Sweet-and-sour chicken

Marie Callender's and Lean Cuisine tied as the winner in this category, even though the testers found all the dishes to be overly sweet with so-so rice. The worst, according to restaurant critic Mike Sutter, Smart Ones: `This is the reason I didn't like Chinese food when I was a kid. All we ate was the canned or frozen stuff, and this is what it tasted like: artificial, gummy and unnatural.'

Fettuccine Alfredo

None of taste testers agreed on a favorite fettuccine. Reporter Claudia Grisales, who regularly eats frozen meals for lunch, said she liked the peppery kick of the Michelina's brand, which was a surprise because she says she hasn't liked any of that company's products before. With big pieces of chicken and a flavorful sauce, Marie Callender's was copy editor Lisa Ogle's favorite.
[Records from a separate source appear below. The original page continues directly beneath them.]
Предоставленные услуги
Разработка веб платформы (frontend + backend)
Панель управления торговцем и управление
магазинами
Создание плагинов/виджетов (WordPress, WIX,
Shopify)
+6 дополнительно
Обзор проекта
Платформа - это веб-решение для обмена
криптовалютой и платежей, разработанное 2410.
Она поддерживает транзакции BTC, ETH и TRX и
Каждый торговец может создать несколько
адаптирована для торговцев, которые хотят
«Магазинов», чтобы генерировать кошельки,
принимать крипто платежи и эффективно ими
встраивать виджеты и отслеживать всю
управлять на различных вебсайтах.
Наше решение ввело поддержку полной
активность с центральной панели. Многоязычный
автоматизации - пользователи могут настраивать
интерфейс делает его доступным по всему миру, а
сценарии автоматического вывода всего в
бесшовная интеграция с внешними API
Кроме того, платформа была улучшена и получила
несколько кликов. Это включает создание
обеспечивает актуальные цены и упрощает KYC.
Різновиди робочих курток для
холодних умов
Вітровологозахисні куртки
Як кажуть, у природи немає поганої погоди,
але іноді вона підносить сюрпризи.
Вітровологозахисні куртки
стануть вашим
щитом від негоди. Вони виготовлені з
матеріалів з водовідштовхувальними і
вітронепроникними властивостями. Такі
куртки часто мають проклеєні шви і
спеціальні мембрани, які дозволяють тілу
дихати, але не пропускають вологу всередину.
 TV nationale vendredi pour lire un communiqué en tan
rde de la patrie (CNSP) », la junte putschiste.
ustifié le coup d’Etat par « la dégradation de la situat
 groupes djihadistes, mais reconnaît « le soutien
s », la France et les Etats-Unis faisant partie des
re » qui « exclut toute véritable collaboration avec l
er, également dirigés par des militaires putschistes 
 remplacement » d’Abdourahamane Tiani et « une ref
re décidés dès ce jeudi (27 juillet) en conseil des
Sutter liked the broccoli in the Smart Ones' fettuccine, and projects editor Brenda Bell said she enjoyed the nutmeg flavor in the Lean Cuisine sample.

Macaroni and cheese

This American staple divided the testers into two camps: those who preferred Smart Ones and those who like Michelina's. To their surprise, full-fat and full-sodium Stouffer's didn't earn any votes. Grisales, who wondered out loud if the Stouffer's sample was actually a melted yellow crayon instead of macaroni and cheese, said the Michelina's brand made her think she could be eating homemade, copy editor Lisa Ogle, also a frozen food aficionado, dismissed it with one word (`blah') and Sutter described it with lots of adjectives ending in `y': mushy, blotchy and yucky.

Salisbury steak

Smart Ones impressed the tasters with a side of asparagus, but Grisales was wowed by the steak. `This has it all. Great meat texture, tastes fresh and the sauce is tasty and plentiful. I even enjoyed the asparagus with sauce on it. Fancy!' she wrote. Banquet's steak had grill marks, but had the texture of a sponge, according to Sutter, and Ogle said it was more like a mystery meatloaf than steak. Grisales called Marie Callender's meat a `steak fake-out,' similar to a McRib sandwich at McDonald's.

Swedish meatballs

Banquet was the unanimous pick for the worst in this category. Gloppy sauce and mushy meatballs forced Bell to spit hers out, but she said the Stouffer's meatballs had the best texture and sauce. With a `big beef-gravy aroma' and `sweet, salty and meaty sauce,' Sutter was convinced that the Smart Ones Swedish meatballs was full of sodium and fat, when in fact, it was one of the healthier options with 5 grams of fat, 730 milligrams of sodium and 270 calories. Marie Callender's meatballs, on the other hand, were served with `noodles of great misfortune,' he wrote, despite being loaded with 540 calories, 28 grams of fat and 1,310 miligrams sodium.

Spaghetti in meat sauce

The panel agreed that the spaghetti was the most dreadful category across the board. `Italy called. They want you to stop calling this spaghetti,' Sutter wrote of Lean Cuisine's pasta. Michelina's won for the most bland spaghetti and Marie Callender's for the most sweet (`The sauce tastes metallic,' Bell noted.) Ogle thought the meatballs in the Banquet version were well-seasoned, but the sauce was just too runny.